4. An allegation of improper handling or payment of a deductible claim by the receiver or a guaranty association may not be a defense to the insured’s reimbursement obligations under the large deductible policy.
(f) Collateral.—
1. Subject to this paragraph, the receiver shall use collateral, when available, to secure the insured’s obligation to fund or reimburse deductible claims or other secured obligations or payment obligations. A guaranty association is entitled to collateral as provided for in this paragraph to the extent needed to reimburse a guaranty association for the payment of a deductible claim. Any distributions made to a guaranty association pursuant to this paragraph may not be treated as distributions under s. 631.271 or as early access payments under s. 631.397(1).
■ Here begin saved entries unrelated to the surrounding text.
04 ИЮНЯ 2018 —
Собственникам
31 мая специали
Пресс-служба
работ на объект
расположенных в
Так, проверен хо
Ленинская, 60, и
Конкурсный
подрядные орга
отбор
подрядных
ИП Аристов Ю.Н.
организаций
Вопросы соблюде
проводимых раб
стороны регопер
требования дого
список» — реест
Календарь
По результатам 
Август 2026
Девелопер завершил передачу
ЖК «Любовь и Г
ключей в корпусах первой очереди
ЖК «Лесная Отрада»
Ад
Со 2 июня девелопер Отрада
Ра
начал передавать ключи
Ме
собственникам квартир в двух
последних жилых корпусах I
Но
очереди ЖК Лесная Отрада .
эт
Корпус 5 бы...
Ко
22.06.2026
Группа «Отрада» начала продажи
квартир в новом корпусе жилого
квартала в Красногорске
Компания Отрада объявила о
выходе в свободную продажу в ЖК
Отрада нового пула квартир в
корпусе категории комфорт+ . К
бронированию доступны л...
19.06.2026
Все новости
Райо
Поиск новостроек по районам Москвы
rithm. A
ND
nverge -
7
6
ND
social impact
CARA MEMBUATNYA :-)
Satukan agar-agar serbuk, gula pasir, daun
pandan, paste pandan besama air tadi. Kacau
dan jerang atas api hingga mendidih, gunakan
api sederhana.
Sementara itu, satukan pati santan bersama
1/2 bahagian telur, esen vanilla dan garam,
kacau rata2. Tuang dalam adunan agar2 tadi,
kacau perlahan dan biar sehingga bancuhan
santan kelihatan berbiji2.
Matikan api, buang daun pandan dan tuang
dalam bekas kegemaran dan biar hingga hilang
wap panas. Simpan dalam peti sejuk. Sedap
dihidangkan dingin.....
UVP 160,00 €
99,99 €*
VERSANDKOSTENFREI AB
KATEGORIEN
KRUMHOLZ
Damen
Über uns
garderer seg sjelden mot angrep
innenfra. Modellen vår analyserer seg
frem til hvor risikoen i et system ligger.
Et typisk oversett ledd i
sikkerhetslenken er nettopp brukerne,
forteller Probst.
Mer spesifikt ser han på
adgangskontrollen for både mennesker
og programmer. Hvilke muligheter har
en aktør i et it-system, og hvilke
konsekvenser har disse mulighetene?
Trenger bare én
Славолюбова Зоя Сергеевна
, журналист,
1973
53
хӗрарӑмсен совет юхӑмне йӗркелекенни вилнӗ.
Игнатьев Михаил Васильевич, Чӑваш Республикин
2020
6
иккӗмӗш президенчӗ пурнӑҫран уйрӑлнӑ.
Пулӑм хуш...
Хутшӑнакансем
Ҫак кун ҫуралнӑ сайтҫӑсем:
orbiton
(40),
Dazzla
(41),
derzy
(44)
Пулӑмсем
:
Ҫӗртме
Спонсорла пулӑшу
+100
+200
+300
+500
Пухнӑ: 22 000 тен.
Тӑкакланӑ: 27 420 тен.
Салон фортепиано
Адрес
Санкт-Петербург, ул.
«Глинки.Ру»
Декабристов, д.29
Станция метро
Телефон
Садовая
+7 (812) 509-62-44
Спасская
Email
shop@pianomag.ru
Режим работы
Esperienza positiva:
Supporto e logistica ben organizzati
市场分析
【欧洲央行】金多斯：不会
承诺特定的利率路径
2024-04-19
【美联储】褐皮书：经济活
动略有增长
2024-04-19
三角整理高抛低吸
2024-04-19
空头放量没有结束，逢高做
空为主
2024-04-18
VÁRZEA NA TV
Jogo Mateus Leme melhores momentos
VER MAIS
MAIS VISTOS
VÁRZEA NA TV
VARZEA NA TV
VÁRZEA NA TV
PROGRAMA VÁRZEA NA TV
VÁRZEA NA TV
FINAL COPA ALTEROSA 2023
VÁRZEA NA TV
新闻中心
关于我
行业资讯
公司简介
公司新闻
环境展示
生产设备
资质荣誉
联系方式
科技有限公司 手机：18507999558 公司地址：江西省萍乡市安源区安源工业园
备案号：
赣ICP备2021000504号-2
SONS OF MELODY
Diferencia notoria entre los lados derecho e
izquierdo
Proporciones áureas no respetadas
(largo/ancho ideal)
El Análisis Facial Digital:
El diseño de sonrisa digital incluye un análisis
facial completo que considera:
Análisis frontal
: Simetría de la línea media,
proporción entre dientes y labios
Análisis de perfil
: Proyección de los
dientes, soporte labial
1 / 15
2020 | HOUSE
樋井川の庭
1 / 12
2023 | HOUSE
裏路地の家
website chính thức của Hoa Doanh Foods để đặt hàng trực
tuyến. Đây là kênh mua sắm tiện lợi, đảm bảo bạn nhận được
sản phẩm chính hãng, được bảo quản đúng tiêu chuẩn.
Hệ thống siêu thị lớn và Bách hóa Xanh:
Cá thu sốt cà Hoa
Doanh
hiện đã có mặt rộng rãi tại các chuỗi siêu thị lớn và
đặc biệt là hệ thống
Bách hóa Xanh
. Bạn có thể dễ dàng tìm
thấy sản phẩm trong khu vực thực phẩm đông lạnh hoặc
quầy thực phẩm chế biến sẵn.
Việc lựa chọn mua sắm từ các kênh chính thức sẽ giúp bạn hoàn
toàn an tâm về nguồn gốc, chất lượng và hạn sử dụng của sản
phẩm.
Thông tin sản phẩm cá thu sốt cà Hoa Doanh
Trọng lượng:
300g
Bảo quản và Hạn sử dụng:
2. The receiver shall draw down collateral to the extent necessary in the event the insured fails to:
a. Perform its funding or payment obligations under any large deductible policy;
b. Pay deductible claim reimbursements within the time specified in the large deductible policy, or, if no time is specified, within 60 days after the date of the billing;
c. Pay amounts due to the estate for preliquidation obligations;
d. Timely fund any other secured obligation; or
e. Timely pay expenses.
3. Claims that are validly asserted against the collateral must be satisfied in the order in which such claims are received by the receiver. However, if more than one creditor has a valid claim against the same collateral and the available collateral, along with billing collection efforts and to the extent that the collateral is subject to other known secured obligations, are together insufficient to pay each creditor in full, the receiver may prorate payments based on the ratio of the amount of claims each creditor has to the total claims paid by all such creditors.
4. Excess collateral may be returned to the insured, as determined by the receiver, after a periodic review of claims paid, outstanding case reserves, and a factor for claims that were incurred but not reported.
(g) Receiver’s expenses.—The receiver is entitled to deduct from the collateral or from the deductible reimbursements reasonable and actual expenses incurred in connection with the collection of the collateral and deductible reimbursements as provided pursuant to s. 631.271.
(h) Construction.—This subsection does not limit or adversely affect any rights or powers a guaranty association may have under applicable state law to obtain reimbursement from certain classes of policyholders for claims payments made by the guaranty association under policies of the insolvent insurer, or for related expenses the guaranty association incurs.
History.—s. 735, ch. 59-205; s. 809(1st), ch. 82-243; s. 13, ch. 83-38; s. 9, ch. 89-360; ss. 187, 188, ch. 91-108; s. 4, ch. 91-429; s. 402, ch. 97-102; s. 10, ch. 2017-143.